ウィルには犯人に共感できるという才能があります。
しかしその才能によってかつてハンニバルを逮捕した時に、邪悪な心に取り憑かれてしまいました。

今回も犯人に共感しながら捜査を進めるのですが、その段階で普通ではないウィルを見ることができます。
そのウィルの様子には、彼の捜査を依頼したFBIのジャックも恐怖を感じていたほどでした。

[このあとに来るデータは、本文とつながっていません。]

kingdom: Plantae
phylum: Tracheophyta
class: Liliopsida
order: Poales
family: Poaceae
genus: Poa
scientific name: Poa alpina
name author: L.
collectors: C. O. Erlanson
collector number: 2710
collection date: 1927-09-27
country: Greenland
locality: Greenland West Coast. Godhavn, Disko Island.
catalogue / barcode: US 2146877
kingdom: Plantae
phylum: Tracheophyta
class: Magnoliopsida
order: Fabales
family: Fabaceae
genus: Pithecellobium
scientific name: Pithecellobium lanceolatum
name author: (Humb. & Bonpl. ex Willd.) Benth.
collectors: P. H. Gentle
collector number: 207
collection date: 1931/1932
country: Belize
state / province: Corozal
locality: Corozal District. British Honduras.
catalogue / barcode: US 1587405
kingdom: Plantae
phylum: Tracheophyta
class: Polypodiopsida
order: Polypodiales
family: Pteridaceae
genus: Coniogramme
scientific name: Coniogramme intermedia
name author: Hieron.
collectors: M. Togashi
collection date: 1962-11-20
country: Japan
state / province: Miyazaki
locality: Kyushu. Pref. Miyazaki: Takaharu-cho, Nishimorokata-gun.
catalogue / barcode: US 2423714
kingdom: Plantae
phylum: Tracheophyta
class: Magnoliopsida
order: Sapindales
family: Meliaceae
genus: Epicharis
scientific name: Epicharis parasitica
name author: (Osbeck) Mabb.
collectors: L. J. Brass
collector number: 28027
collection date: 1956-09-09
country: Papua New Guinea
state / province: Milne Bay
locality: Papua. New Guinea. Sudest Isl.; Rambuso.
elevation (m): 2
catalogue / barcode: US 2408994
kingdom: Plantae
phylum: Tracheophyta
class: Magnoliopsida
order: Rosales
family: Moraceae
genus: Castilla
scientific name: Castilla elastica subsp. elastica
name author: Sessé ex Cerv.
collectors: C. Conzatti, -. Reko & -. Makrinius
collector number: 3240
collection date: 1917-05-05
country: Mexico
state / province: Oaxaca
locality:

しかしウィルのその才能があるからこそ、犯人にたどり着けたのです。
ウィルが犯人に近づくにつれて、犯人に共感してしまうかもしれない恐怖。

その恐怖感とウィルの心情を描き出したいたのが、『刑事グラハム/凍りついた欲望』でした。

ハンニバルのヒント

映画の中で2回しか登場しないハンニバル・レクター。
しかし彼はウィルに捜査におけるヒントを与えていました。

そもそもウィルがハンニバルに会いに行ったのは「思考様式の回復」のためでした。
ウィルはハンニバルに会うことで、犯人に共感する思考を取り戻そうとしていたのです。

しかしこの時ウィルはハンニバルに「君は私と同類だ」と言います。
この言葉を聞くなりウィルは、慌ててハンニバルの元をさりました。
またハンニバルに取り憑かれてしまう恐怖を覚えてしまったからでした。

しかしハンニバルは再度ウィルに連絡をとってきます。
そしてその時l彼に「人間も神になれる」と言ったのでした。
「神と同じことを繰り返せば人間も神になれる」というハンニバルの言葉がウィルに、犯人を見つけるヒントを与えました。

もちろんハンニバルはヒントを与えるつもりで、ウィルに電話をかけたわけではありません。
彼はウィルが人を殺して感じた快感に対する罪悪感を正当化し、ウィルに自分と同類だと思わせようとしていたのです。

しかしその言葉のおかげでウィルは、犯人の心理に近づくことができました。

そして最後は邪悪な考えに取り憑かれず、大切な家族の元にウィルは戻っていきました。

ハンニバルの執着から彼は逃れることに成功したのでした。

まとめ

ハンニバル・レクターではなく彼を捕まえたウィル・グレアムに焦点を当てた『刑事グラハム/凍りついた欲望』。

犯人に共感するウィルの葛藤が描かれてもいました。

人の役に立つ才能が、自分を苦しめてしまうウィルの能力。

しかし今回はウィルは「家族」に支えられて、無事に家族の元に帰ることができました。